An eating disorder isn’t really about the body. The problem lies elsewhere. It’s history, nature, both, neither. It makes treatment challenging. Everyone arrives from a different place.
For me, anxiety is a large piece of the puzzle. My history is significant but my basically anxious nature is why I went the way I did. Anxiety feels unbearable. The promise of relief and control was too good to pass up.
Suddenly, the uncomfortable feelings had a focus – physical imperfections.
Because it isn’t really about the body, working on the body doesn’t work. It doesn’t fix anything for more than moments at a time, creating a rather vicious cycle of maladaptive coping mechanism, anxiety, repeat.

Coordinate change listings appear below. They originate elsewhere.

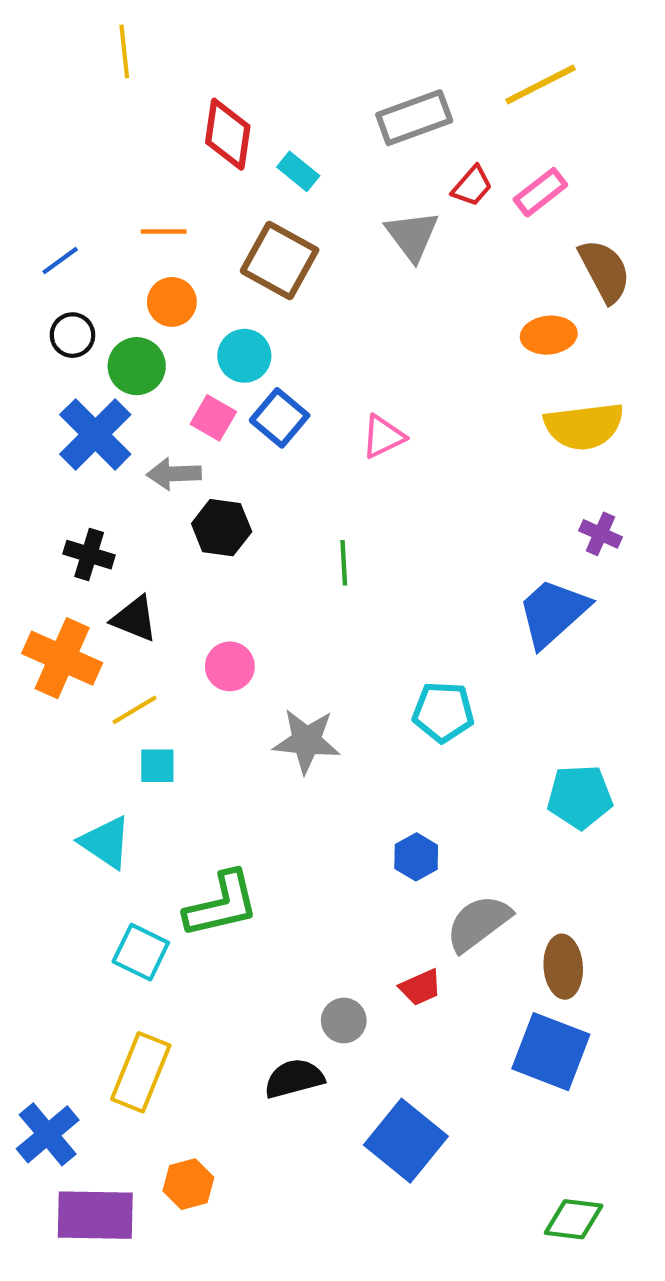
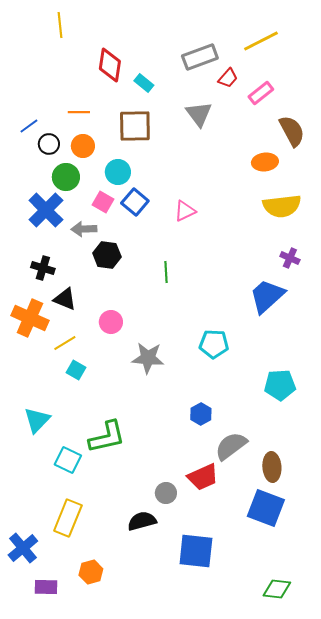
red trapezoid: (472, 186) -> (228, 78), moved
brown square: (280, 261) -> (135, 126), turned -30
black circle: (72, 335) -> (49, 144), moved
cyan square: (157, 766) -> (76, 370), turned 30
cyan triangle: (106, 842) -> (37, 420), moved, turned 40
red trapezoid: (420, 987) -> (203, 477), size x1.5
blue square: (406, 1141) -> (196, 551), turned -33
purple rectangle: (95, 1215) -> (46, 587), size x0.6

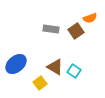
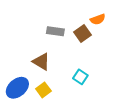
blue ellipse: (16, 64) -> (17, 88), moved
brown triangle: (55, 67) -> (41, 62), moved

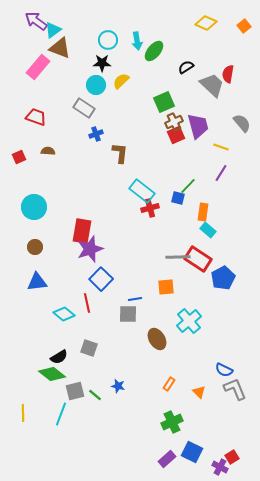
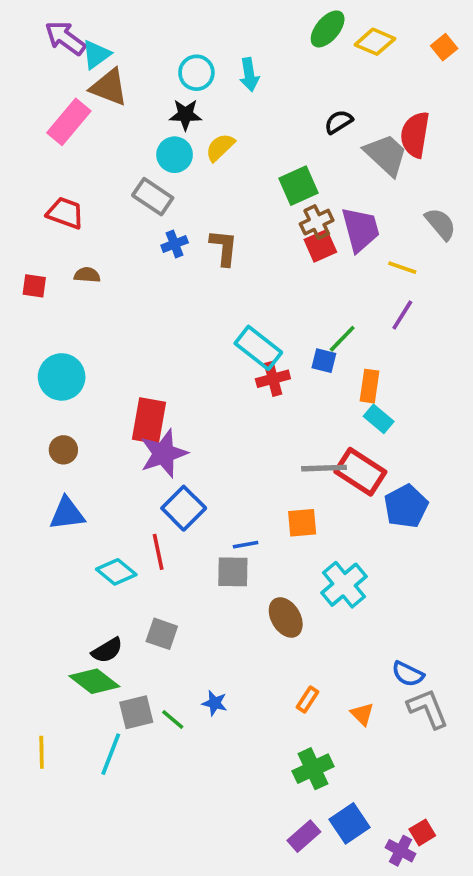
green ellipse: (154, 51) -> (328, 29), moved
red semicircle: (228, 74) -> (415, 135), size x1.4
brown L-shape: (120, 153) -> (224, 248), moved
red square: (19, 157) -> (34, 286), turned 32
blue square: (192, 452) -> (349, 823), turned 30

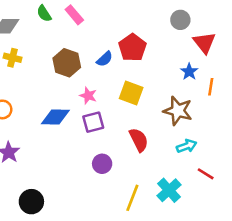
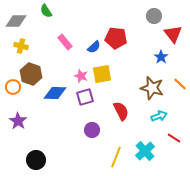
pink rectangle: (74, 15) -> (65, 42), moved
red pentagon: (132, 48) -> (116, 38), turned -30
brown hexagon: (67, 63) -> (31, 74), moved
orange line: (211, 87) -> (180, 84), moved, turned -56
yellow square: (131, 93) -> (102, 74), moved, turned -30

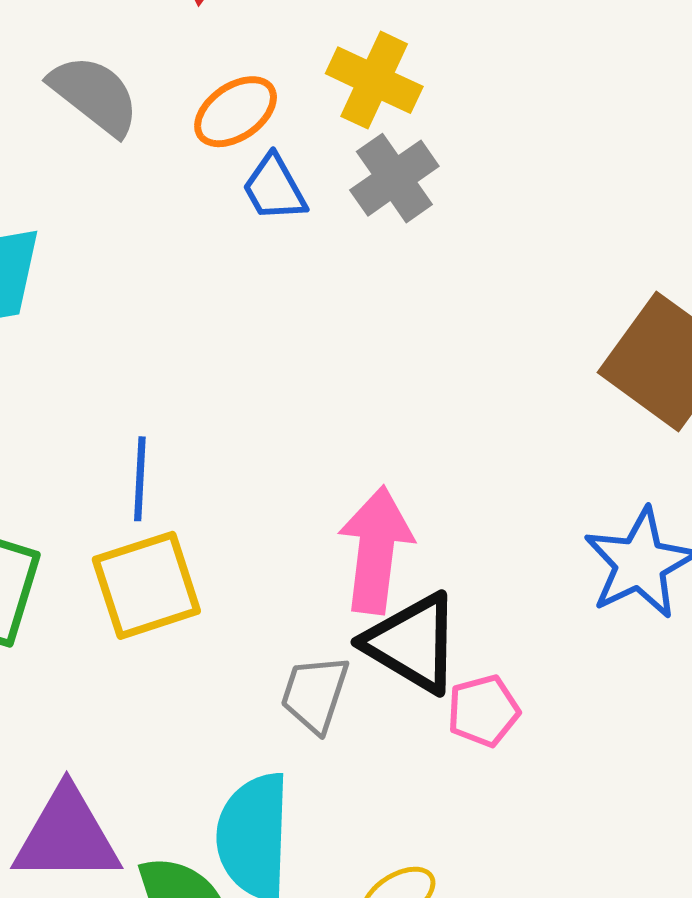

The eating disorder doesn’t make things better. It compounds the problem. Once you’re in, however, escape is difficult.
Although you want to get better, you cannot bear to abandon the thing you use as a crutch. And you can’t abandon it practically either. People with eating disorders cannot abstain from their drug of choice. We must eat to survive.
I wish I could simply give up eating. I wish that was a viable option for treatment.
My anxiety is nature but there is nurture in there as well. A long-standing belief that I am fundamentally flawed. Insufficient. Fixing the body was going to fix that too. The perfect appearance was going to fix everything.
I tried hard. I tried for a long time. The conclusion should be that the plan is flawed. That’s logic. The eating disorder doesn’t let you get there. The problem is always and ever you.
It wouldn’t have mattered even if I had managed to get to the shifting goals. Perfect wouldn’t be good enough either. The eating disorder is never satisfied.
The behaviours escalate. They only work for so long. The thoughts come back. The feelings come back. But they “worked” in the beginning. Obviously, the problem is you. Do more. Do better. Get closer to perfect. It spreads. Now it’s not just food. Everything needs to be perfect. Further damaging behaviours ensue. I added cutting. There had to be something that would work.
There wasn’t. You cannot fix an internal problem with an external solution. You don’t know that though.
You don’t realize you’ve developed another problem until much later. The eating disorder breaks the mind-body connection. We are one thing. The eating disorder turns us into two and the body is the enemy. It’s hard to let down the gates, to learn to trust again.
Even when you’re able to let go of the behaviours, putting yourself back together into a cohesive entity is hard. It has been ten months since I’ve thrown up and five years since I started working seriously on my recovery and my body is still “other” to me.